_The problem_. Copy the listing below line for line, keeping every character unchanged. Leave the pictures out of your copy.

_Point correspondence tracking data_.
╔══

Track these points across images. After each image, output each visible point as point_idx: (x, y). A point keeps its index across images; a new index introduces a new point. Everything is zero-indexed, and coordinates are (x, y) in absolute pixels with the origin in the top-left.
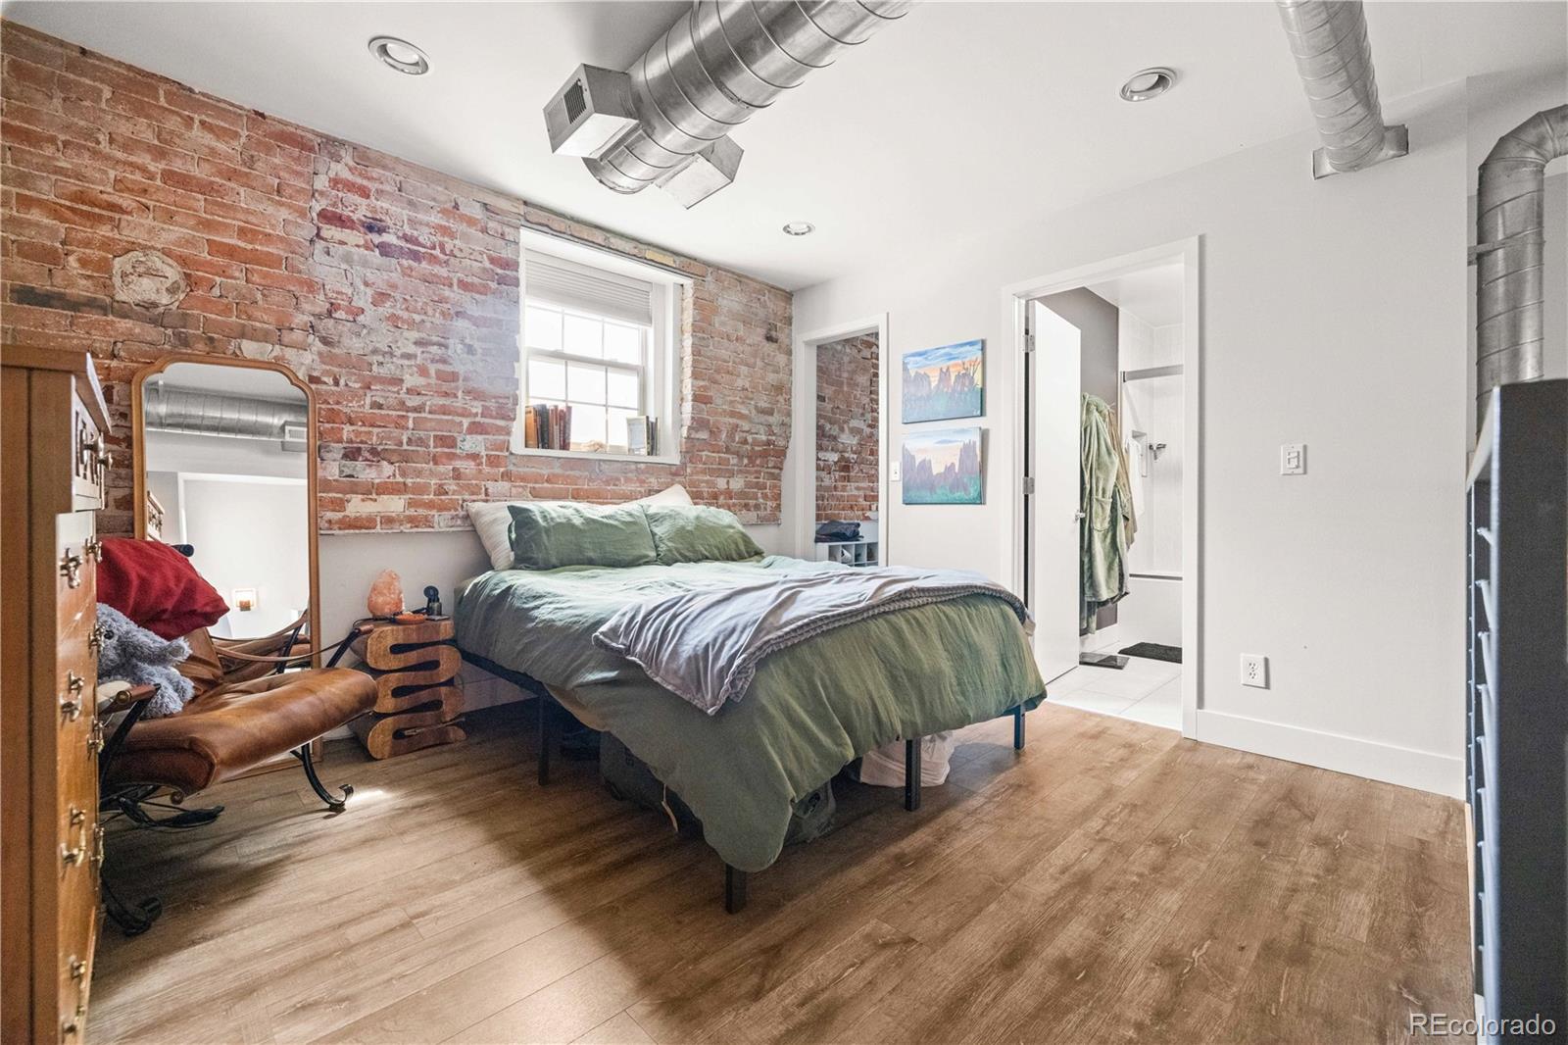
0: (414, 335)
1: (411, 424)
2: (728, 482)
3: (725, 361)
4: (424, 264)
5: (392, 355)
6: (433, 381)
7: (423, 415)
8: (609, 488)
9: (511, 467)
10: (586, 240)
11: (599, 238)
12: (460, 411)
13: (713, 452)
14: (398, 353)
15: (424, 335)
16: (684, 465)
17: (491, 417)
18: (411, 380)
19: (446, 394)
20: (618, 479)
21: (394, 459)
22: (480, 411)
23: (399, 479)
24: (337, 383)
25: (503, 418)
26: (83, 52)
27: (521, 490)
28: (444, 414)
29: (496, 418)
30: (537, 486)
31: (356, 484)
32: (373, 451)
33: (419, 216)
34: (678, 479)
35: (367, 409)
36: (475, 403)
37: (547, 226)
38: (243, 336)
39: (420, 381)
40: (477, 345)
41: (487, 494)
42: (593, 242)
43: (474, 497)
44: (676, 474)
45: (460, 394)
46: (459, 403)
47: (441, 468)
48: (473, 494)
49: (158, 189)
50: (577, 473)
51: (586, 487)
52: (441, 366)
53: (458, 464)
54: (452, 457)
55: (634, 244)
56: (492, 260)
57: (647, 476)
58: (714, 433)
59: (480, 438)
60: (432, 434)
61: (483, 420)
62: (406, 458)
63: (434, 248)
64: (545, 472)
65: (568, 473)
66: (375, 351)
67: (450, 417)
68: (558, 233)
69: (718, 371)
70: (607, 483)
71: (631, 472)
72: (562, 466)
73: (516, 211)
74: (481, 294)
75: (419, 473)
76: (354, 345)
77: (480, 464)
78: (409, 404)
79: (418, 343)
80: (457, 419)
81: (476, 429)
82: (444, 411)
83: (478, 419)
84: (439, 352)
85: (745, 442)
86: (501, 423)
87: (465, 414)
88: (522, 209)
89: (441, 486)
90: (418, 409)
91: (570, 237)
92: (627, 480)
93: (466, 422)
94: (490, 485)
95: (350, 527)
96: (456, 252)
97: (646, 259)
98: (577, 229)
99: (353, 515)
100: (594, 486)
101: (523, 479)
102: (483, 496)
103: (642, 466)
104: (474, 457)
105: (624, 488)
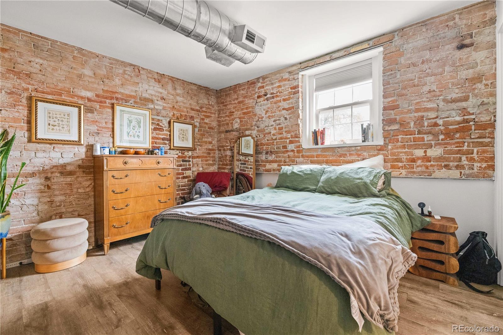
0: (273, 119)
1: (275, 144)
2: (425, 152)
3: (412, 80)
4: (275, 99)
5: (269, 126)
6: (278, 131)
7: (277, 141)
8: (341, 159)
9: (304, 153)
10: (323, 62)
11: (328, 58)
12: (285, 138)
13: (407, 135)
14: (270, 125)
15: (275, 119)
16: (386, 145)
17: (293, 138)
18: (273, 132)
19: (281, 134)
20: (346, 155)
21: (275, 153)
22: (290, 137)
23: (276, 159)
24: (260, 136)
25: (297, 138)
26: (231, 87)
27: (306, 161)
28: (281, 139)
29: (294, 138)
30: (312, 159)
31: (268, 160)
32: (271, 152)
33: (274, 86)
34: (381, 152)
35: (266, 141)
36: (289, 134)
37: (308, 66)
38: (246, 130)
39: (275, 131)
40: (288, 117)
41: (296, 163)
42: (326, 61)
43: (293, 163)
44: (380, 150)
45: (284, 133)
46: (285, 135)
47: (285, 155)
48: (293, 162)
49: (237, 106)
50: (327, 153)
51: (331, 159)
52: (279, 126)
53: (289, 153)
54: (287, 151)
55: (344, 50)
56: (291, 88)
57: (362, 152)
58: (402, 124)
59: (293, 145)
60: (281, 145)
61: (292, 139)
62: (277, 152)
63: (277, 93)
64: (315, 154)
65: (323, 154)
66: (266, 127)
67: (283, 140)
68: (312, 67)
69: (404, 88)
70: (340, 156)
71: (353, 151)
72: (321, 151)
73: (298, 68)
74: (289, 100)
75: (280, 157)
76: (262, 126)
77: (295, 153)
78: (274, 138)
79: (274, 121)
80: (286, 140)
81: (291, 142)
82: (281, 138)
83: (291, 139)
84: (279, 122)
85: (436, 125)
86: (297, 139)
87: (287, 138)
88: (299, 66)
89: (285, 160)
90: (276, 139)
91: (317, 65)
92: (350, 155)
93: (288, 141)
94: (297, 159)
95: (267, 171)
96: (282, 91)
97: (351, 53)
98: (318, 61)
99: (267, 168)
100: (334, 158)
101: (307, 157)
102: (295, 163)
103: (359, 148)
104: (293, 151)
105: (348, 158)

╚══

_Expected output_.
Track these points across images. After each image, output each visible point as point_idx: (x, y). A point keeps its index across images; a new index introduces a new point. Everything is zero-indexed, and coordinates are (x, y) in absolute pixels with the origin in the top-left.
0: (414, 335)
1: (411, 424)
2: (728, 482)
3: (725, 361)
4: (424, 264)
5: (392, 355)
6: (433, 381)
7: (423, 415)
8: (609, 488)
9: (511, 467)
10: (586, 240)
11: (599, 238)
12: (460, 411)
13: (713, 452)
14: (398, 353)
15: (424, 335)
16: (684, 465)
17: (491, 417)
18: (411, 380)
19: (446, 394)
20: (618, 479)
21: (394, 459)
22: (480, 411)
23: (399, 479)
24: (337, 383)
25: (503, 418)
26: (83, 52)
27: (521, 490)
28: (444, 414)
29: (496, 418)
30: (537, 486)
31: (356, 484)
32: (373, 451)
33: (419, 216)
34: (678, 479)
35: (367, 409)
36: (475, 403)
37: (547, 226)
38: (243, 336)
39: (420, 381)
40: (477, 345)
41: (487, 494)
42: (593, 242)
43: (474, 497)
44: (676, 474)
45: (460, 394)
46: (459, 403)
47: (441, 468)
48: (473, 494)
49: (158, 189)
50: (577, 473)
51: (586, 487)
52: (441, 366)
53: (458, 464)
54: (452, 457)
55: (634, 244)
56: (492, 260)
57: (647, 476)
58: (714, 433)
59: (480, 438)
60: (432, 434)
61: (483, 420)
62: (406, 458)
63: (434, 248)
64: (545, 472)
65: (568, 473)
66: (375, 351)
67: (450, 417)
68: (558, 233)
69: (718, 371)
70: (607, 483)
71: (631, 472)
72: (562, 466)
73: (516, 211)
74: (481, 294)
75: (419, 473)
76: (354, 345)
77: (480, 464)
78: (409, 404)
79: (418, 343)
80: (457, 419)
81: (476, 429)
82: (444, 411)
83: (478, 419)
84: (439, 352)
85: (745, 442)
86: (501, 423)
87: (465, 414)
88: (522, 209)
89: (441, 486)
90: (418, 409)
91: (570, 237)
92: (627, 480)
93: (466, 422)
94: (490, 485)
95: (350, 527)
96: (456, 252)
97: (646, 259)
98: (577, 229)
99: (353, 515)
100: (594, 486)
101: (523, 479)
102: (483, 496)
103: (642, 466)
104: (474, 457)
105: (624, 488)
0: (273, 119)
1: (275, 144)
2: (425, 152)
3: (412, 80)
4: (275, 99)
5: (269, 126)
6: (278, 131)
7: (277, 141)
8: (341, 159)
9: (304, 153)
10: (323, 62)
11: (328, 58)
12: (285, 138)
13: (407, 135)
14: (270, 125)
15: (275, 119)
16: (386, 145)
17: (293, 138)
18: (273, 132)
19: (281, 134)
20: (346, 155)
21: (275, 153)
22: (290, 137)
23: (276, 159)
24: (260, 136)
25: (297, 138)
26: (231, 87)
27: (306, 161)
28: (281, 139)
29: (294, 138)
30: (312, 159)
31: (268, 160)
32: (271, 152)
33: (274, 86)
34: (381, 152)
35: (266, 141)
36: (289, 134)
37: (308, 66)
38: (246, 130)
39: (275, 131)
40: (288, 117)
41: (296, 163)
42: (326, 61)
43: (293, 163)
44: (380, 150)
45: (284, 133)
46: (285, 135)
47: (285, 155)
48: (293, 162)
49: (237, 106)
50: (327, 153)
51: (331, 159)
52: (279, 126)
53: (289, 153)
54: (287, 151)
55: (344, 50)
56: (291, 88)
57: (362, 152)
58: (402, 124)
59: (293, 145)
60: (281, 145)
61: (292, 139)
62: (277, 152)
63: (277, 93)
64: (315, 154)
65: (323, 154)
66: (266, 127)
67: (283, 140)
68: (312, 67)
69: (404, 88)
70: (340, 156)
71: (353, 151)
72: (321, 151)
73: (298, 68)
74: (289, 100)
75: (280, 157)
76: (262, 126)
77: (295, 153)
78: (274, 138)
79: (274, 121)
80: (286, 140)
81: (291, 142)
82: (281, 138)
83: (291, 139)
84: (279, 122)
85: (436, 125)
86: (297, 139)
87: (287, 138)
88: (299, 66)
89: (285, 160)
90: (276, 139)
91: (317, 65)
92: (350, 155)
93: (288, 141)
94: (297, 159)
95: (267, 171)
96: (282, 91)
97: (351, 53)
98: (318, 61)
99: (267, 168)
100: (334, 158)
101: (307, 157)
102: (295, 163)
103: (359, 148)
104: (293, 151)
105: (348, 158)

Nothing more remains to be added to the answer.